De faux signalements de droits d’auteur permettent de rançonner des comptes Instagram
Sur Instagram, des escrocs déposent de fausses plaintes pour violation de droits d’auteur contre des créateurs, font suspendre leurs comptes, puis exigent de l’argent pour retirer leur plainte. Plusieurs victimes racontent avoir perdu une grande partie de leurs revenus avant de céder au chantage.
Olly reçoit souvent plusieurs signalements à la fois, envoyés depuis une seule adresse e-mail. La procédure d’appel de Meta prend parfois des semaines. Olly affirme avoir perdu des milliers de livres de revenus en attendant une réponse, et a fini par payer environ 43 euros en cryptomonnaie pour rétablir son compte.
Mais les escrocs ont recommencé aussitôt après son paiement, avec de nouvelles plaintes. « C'est le pire, a déclaré Olly à la BBC. Devoir payer la personne qui vous a infligé toutes ces souffrances pour que cela se reproduise aussitôt ». Après ces plaintes répétées, Meta a démonétisé le compte d’Olly. Il ne peut plus gagner d’argent sur ses publications les plus consultées.
Abin Tom Sebastian administre le compte Morbid Kuriosity sur Instagram. « Meta n'a été d'aucune aide tout au long du processus, obligeant à payer pour obtenir de l'aide, alors même qu'ils prétendent être là pour le créateur », a-t-il déploré. Meta facture environ 11,60 euros par mois pour le badge vérifié sur Instagram. Cet abonnement donne accès à une assistance par chat en direct, 24 heures sur 24 et 7 jours sur 7.
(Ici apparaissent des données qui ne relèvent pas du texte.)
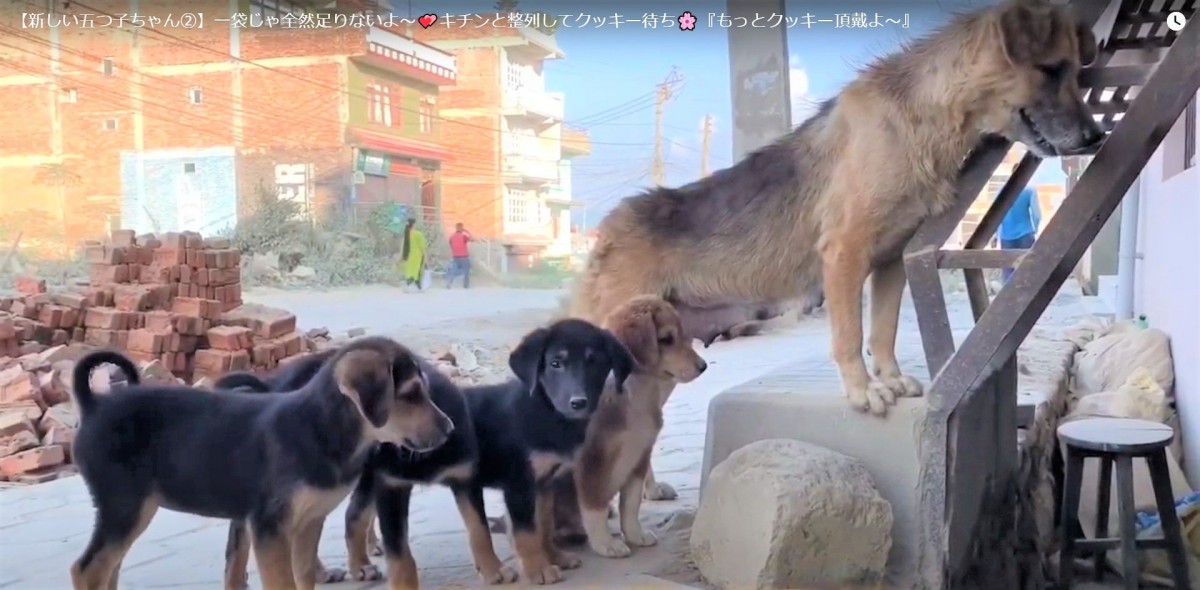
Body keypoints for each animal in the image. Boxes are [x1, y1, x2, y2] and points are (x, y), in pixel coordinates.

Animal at [69, 338, 453, 590]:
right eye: (410, 394)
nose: (450, 429)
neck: (320, 427)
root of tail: (94, 406)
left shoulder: (308, 522)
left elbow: (304, 577)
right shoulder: (269, 528)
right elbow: (283, 583)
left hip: (128, 513)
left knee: (108, 568)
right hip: (125, 506)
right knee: (85, 570)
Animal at [566, 0, 1099, 417]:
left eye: (1076, 72)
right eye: (1051, 69)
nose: (1095, 138)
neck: (922, 116)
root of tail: (605, 232)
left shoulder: (890, 261)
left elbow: (882, 331)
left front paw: (890, 378)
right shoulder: (845, 253)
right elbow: (849, 335)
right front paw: (863, 392)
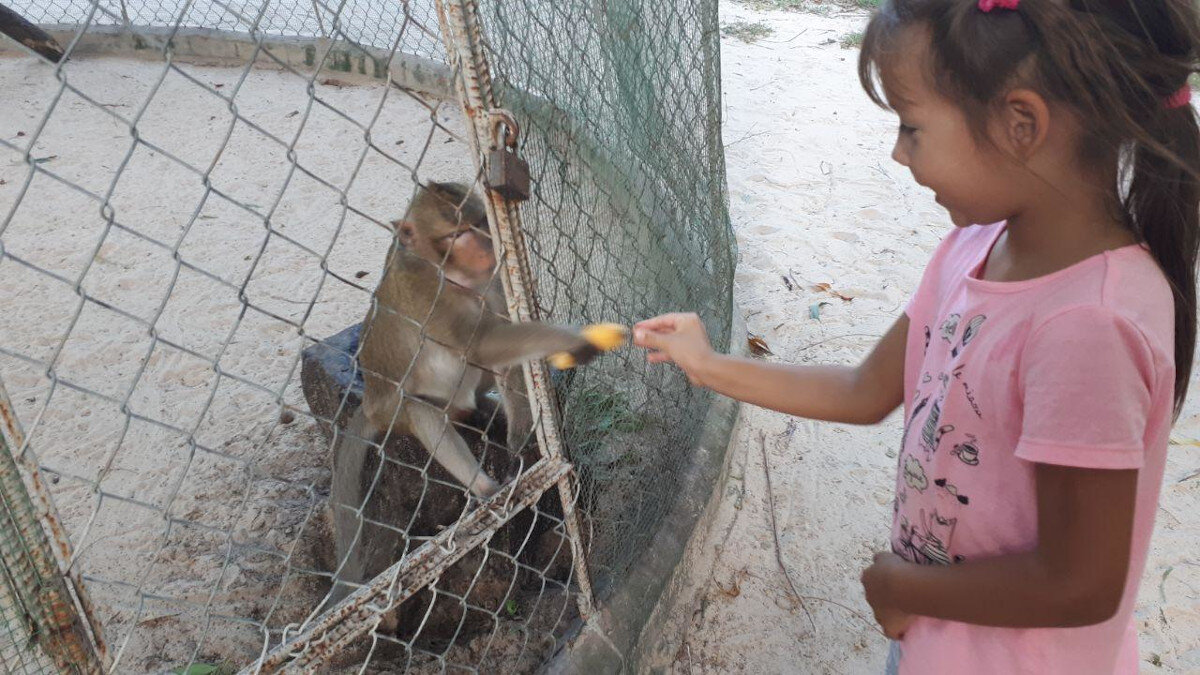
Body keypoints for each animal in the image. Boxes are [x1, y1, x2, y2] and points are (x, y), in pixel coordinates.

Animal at [326, 180, 619, 605]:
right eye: (457, 234)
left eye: (482, 221)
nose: (486, 245)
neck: (451, 272)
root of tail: (370, 402)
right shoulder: (426, 292)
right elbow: (482, 343)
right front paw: (570, 339)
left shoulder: (494, 278)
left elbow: (501, 344)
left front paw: (519, 438)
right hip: (394, 411)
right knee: (423, 412)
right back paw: (485, 486)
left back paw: (483, 410)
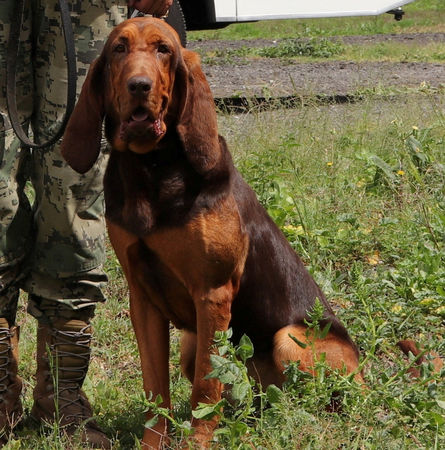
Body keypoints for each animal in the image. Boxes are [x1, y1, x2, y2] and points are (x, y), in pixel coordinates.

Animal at [61, 16, 364, 446]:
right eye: (119, 48)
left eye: (164, 50)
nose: (139, 85)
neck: (151, 169)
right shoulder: (143, 299)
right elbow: (156, 390)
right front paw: (155, 443)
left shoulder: (213, 294)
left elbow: (206, 388)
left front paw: (198, 442)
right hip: (192, 343)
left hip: (288, 339)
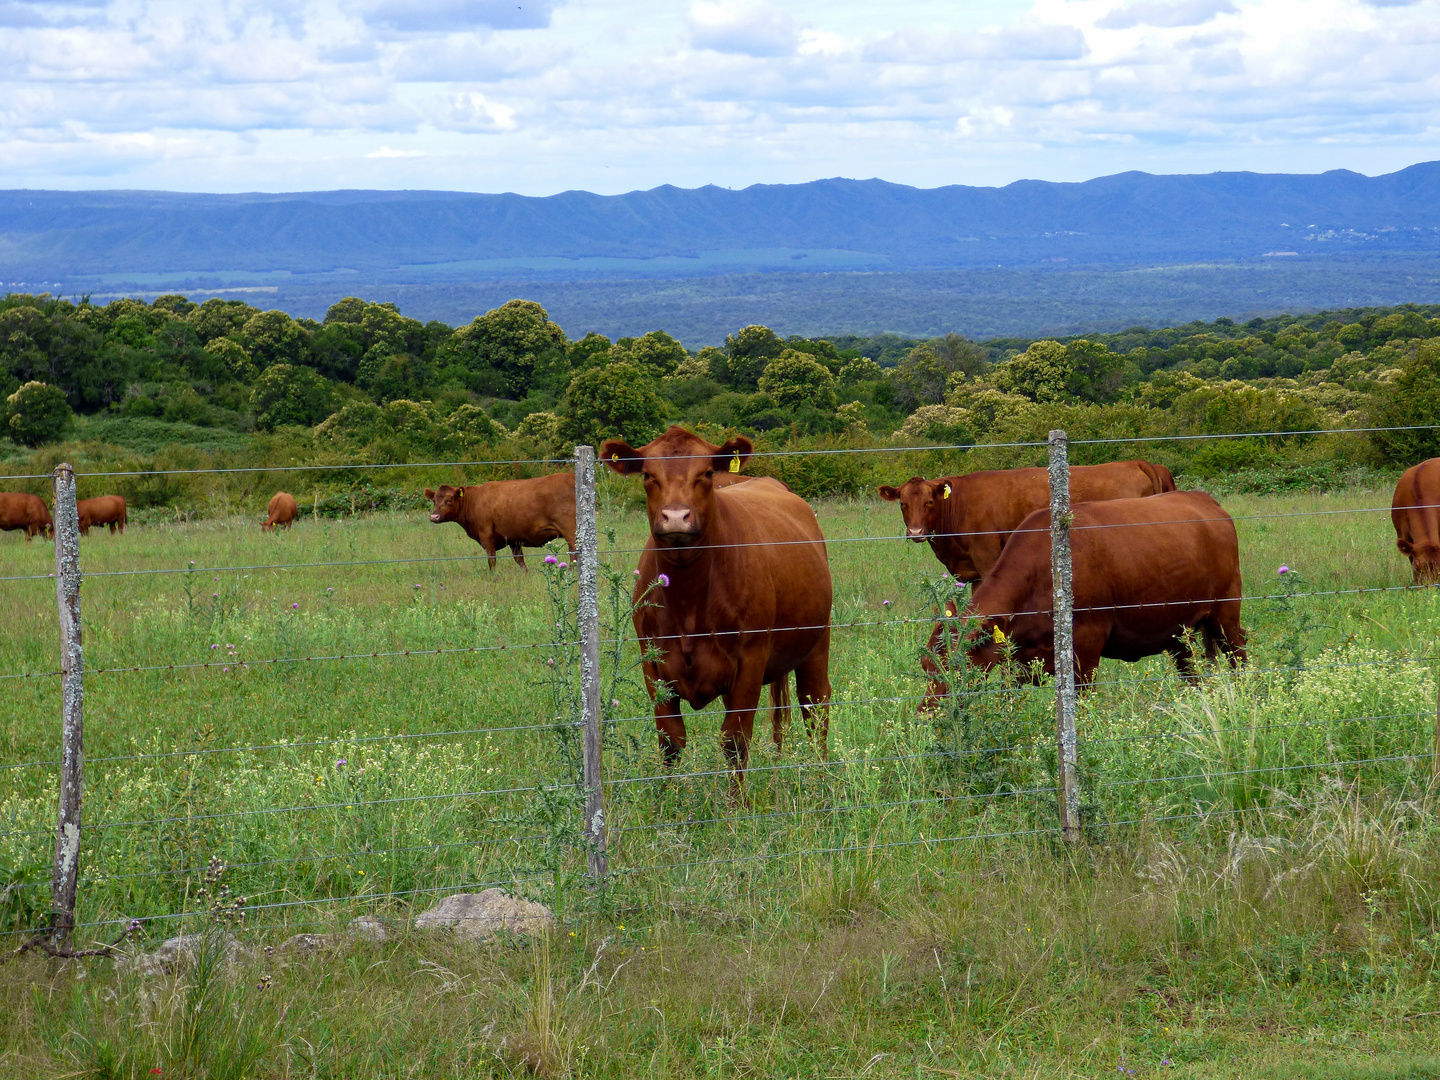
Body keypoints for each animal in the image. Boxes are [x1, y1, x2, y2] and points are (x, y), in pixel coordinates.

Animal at [426, 472, 578, 576]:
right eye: (434, 500)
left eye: (449, 500)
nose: (434, 516)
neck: (473, 500)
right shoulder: (514, 540)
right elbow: (520, 560)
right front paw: (526, 574)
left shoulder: (486, 535)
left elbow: (491, 559)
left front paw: (492, 576)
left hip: (571, 531)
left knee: (574, 554)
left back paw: (570, 573)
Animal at [604, 426, 835, 789]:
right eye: (647, 475)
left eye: (708, 473)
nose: (676, 517)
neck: (688, 599)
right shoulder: (652, 663)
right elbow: (670, 740)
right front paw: (668, 798)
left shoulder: (751, 660)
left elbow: (735, 741)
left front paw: (736, 802)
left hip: (817, 640)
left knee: (815, 707)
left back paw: (821, 779)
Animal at [950, 492, 1244, 688]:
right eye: (935, 661)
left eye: (958, 663)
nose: (937, 709)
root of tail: (1202, 498)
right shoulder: (1018, 660)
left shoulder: (1086, 644)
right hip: (1178, 628)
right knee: (1191, 671)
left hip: (1225, 610)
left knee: (1237, 652)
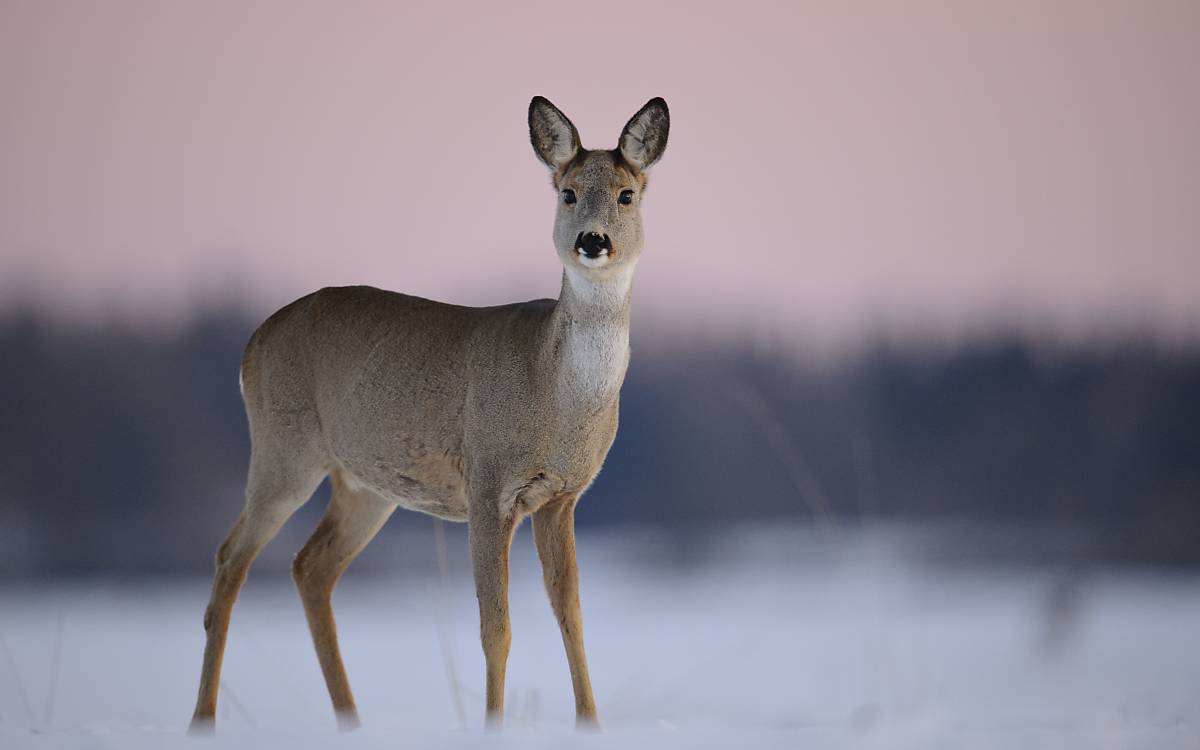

Un porte-parole de Meta a défendu les mesures existantes. « Nous comprenons que cela puisse être frustrant pour les personnes concernées, et nos systèmes sont conçus pour les protéger afin d'éviter que cela ne se produise », a-t-il expliqué. Selon les règles internes d’Instagram, seuls les titulaires de droits d’auteur, ou leurs représentants autorisés, peuvent signaler une violation.
La BBC s’est entretenue avec trois personnes basées en Inde ou dans des pays voisins. Elles déposent des plaintes pour violation de droits d’auteur sans être titulaires de ces droits, et nient prendre des comptes en otage. La chaîne britannique a consulté des messages envoyés par l’une d’elles. Ils contiennent une demande d’environ 773 euros pour mettre fin à une plainte. Cette personne dit qu’il s’agit de sa rémunération pour le service rendu, et confirme avoir conservé l’intégralité du paiement. Les deux autres nient avoir gagné le moindre argent et affirment recevoir directement les publications à vérifier de la part de titulaires de comptes ou d’autres représentants.
Des agences légitimes existent et sont rémunérées pour déposer ce type de plainte au nom de leurs clients. Olly, confronté à ce genre de démarche après avoir publié par erreur du contenu protégé, affirme que la différence se voit facilement. « Ce sont des entreprises bien établies avec des millions d'abonnés, donc c'est très différent », a-t-il déclaré.